The distance between consecutive perfect squares is not uniform:

The size of the space between $n^2$ and $(n+1)^2$ is $2n + 1$, intuitively evidenced by the growth in the spacing of the visualization above.

Now, take a look at the distance between consecutive integer square roots:

In particular, observe the spacing of integer square roots between $4$ and $9$ - at one degree of precision, they are uniformly distributed!

To me, this trend is significantly less intuitive. It makes sense in the "what else is expected?" kind-of way, but that expectation isn't very satisfying. So here are a few other ways of understanding the spacing.

### 1: From the Spacing of Squares

For $n \in \mathbb{N}$, between $n^2$ and $(n+1)^2$ are the natural numbers $n^2+1, n^2+2, \ldots, n^2 + 2n$. So between $n$ and $n+1$, there is a set of integer square root reals $S = \left\{\sqrt{n^2+1}, \sqrt{n^2+2}, \ldots, \sqrt{n^2 + 2n}\right\}$, and $|S| = 2n$. Now, because $S_{i+1} > S_i$, we can make an argumentsomewhat similar to the pigeonhole principle that for $n$ large, there are a large number of integer square roots in the 1-unit interval $(n, n+1)$, giving the perception of uniformity of the monotonically increasing set $S$.

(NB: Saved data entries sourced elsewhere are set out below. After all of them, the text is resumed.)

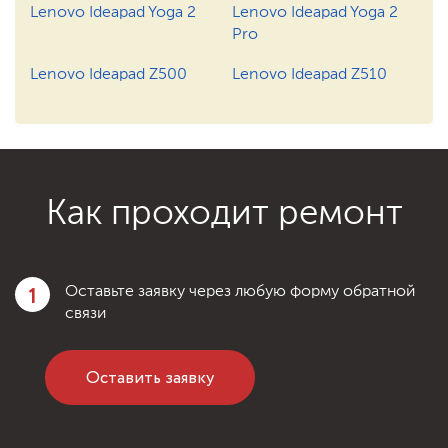
1200 ₽
Заказать
Ремонт после залития
Lenovo Ideapad Yoga 2
Lenovo Ideapad Yoga 2
Pro
750 ₽
Заказать
Замена инвертора
Lenovo Ideapad Z500
Lenovo Ideapad Z510
1200 ₽
Заказать
Ремонт после залития
Как проходит ремонт
1
Оставьте заявку через любую форму обратной
связи
Оставить заявку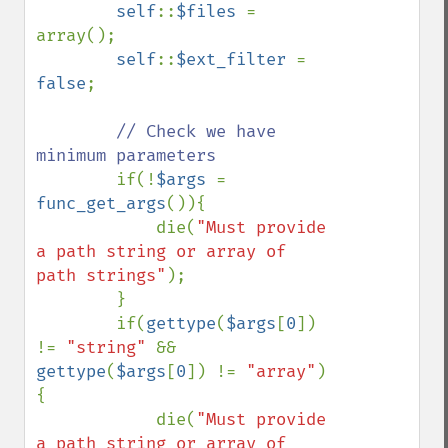
self
::
$files 
= 
array();

self
::
$ext_filter 
= 
false
;

// Check we have 
minimum parameters

if(!
$args 
= 
func_get_args
()){

            die(
"Must provide 
a path string or array of 
path strings"
);

        }

        if(
gettype
(
$args
[
0
]) 
!= 
"string" 
&& 
gettype
(
$args
[
0
]) != 
"array"
)
{

            die(
"Must provide 
a path string or array of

But this explanation is not rigorous, and leaves one hungry for a more elegant explanation.

### 2: From Tangents

Take a look at $f(x) = \sqrt{x}$:

Observe that for $n$ large, the slopes of the tangents of $f(x)$ at $n$ and $n+1$ are small and very similar, implying

- that there is little variation in the value of the function at $n$ and $n+1$, and
- the variation between $n$ and $n+1$ is very similar to the variation between $n+1$ and $n+2$.

And that's enough needed for a beautiful reasoning of the relative uniformity of integer square roots!

The great thing about this kind of reasoning is it also explains the increasing spacing between nodes of an exponential function, like $x^2$ or $e^x$. In both of these cases, the slopes of pointwise tangent lines are increasing, corresponding to the increasing rate of change in the spacing between e.g. perfect squares.

## 3: A remix

To understand the previous reasoning a different way, consider $f(x) = \sqrt{x + 1} - \sqrt{x}$.

The difference between consecutive integer square roots decreases asymptotically, and thus we have that there is a relative uniformity in their spacing -- especially at large integer values.

## An Application

A friend asked what practical purpose knowing the spacing of integer square roots serves. One useful application is in square root approximation - knowing that integer square roots are approximately uniform especially at large numbers, we can say that for an integer $q$, $\sqrt{q} \approx n + \frac{q-n^2}{2n+1}$, where $n = {\lfloor{\sqrt{q}}\rfloor}$For example, $10.724 = \sqrt{115} \approx 10.714 = \sqrt{100} + \frac{15}{21}$..